There is a niche in the pantheon of artists for those who dedicated their skills to the meticulous recording of the world on paper. The marine life watercolours of Olga Marshall (1921 – 2020) were part of this tradition, which modern day photographic reproduction has tended to eclipse. The work of Michelangelo, whose desire to base his work on a perfect imitation of nature, led him to the dissection of human corpses left us his detailed anatomical drawings, which were to inform generations of doctors to come. Similarly, Henry Tonks (1862 – 1937) had been a surgeon at the Royal Free Hospital before his career at the Slade School of Fine Art and established a reputation through his finely executed watercolours of First World War soldiers who were receiving plastic surgery. In the absence of sophisticated photographs his finely executed watercolours became not only vital medical records but were also important in diffusing knowledge.
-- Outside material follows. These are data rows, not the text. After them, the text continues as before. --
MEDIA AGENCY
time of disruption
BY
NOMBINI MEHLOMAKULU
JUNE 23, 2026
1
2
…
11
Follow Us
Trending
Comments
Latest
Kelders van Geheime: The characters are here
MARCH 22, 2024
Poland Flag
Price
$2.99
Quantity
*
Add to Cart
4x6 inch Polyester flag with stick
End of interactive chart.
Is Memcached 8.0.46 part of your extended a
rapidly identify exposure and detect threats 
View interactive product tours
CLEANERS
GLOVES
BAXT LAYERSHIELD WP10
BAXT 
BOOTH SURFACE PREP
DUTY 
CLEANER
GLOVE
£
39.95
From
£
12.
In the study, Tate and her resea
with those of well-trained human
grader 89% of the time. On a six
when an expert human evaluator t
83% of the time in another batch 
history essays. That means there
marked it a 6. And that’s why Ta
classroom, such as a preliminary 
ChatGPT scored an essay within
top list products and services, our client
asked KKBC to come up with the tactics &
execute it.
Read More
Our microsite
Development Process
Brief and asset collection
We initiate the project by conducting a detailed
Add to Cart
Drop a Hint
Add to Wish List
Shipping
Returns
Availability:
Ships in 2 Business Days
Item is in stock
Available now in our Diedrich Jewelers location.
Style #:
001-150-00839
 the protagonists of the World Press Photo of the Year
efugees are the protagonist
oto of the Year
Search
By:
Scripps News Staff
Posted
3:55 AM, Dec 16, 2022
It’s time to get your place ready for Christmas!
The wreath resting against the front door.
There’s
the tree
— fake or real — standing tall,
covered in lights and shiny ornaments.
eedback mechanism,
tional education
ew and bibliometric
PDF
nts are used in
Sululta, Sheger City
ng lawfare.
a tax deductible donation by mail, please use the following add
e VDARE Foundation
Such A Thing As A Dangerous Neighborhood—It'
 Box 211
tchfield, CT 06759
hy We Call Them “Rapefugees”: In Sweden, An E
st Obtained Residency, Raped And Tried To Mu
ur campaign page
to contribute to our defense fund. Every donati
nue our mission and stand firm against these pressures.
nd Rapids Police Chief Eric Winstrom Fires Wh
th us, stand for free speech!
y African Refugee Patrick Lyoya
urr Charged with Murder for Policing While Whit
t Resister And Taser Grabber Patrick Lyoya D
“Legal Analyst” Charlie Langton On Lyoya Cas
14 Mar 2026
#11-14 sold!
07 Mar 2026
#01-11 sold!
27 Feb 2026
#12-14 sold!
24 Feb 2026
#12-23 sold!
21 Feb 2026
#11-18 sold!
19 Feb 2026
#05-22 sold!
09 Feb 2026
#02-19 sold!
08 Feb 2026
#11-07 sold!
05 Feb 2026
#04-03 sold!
Until quite recently hospitals still relied upon their Medical Illustration departments, before giving way to Medical Photography.
Olga Marshall, who died in November 2020, was part of this tradition – her masterly hand complementing many books written by her husband, N B Marshall, whose work as a leading marine biologist won him FRS status. Her first work in this respect, illustrating Aspects of Deep Sea Biology (1954) was described in The Times as ‘perhaps the most beautifully illustrated scientific book so far produced this century’. She subsequently went on to write, illustrate and produce children’s books about sea and pond life.
The Marshalls were already living in Park Lane, Saffron Walden when Edward Bawden became a neighbour. They were soon friendly and ‘Freddie’ Marshall’s name features regularly in Bawden’s engagements diary for an evening when, over a whisky, they could put the world to rights.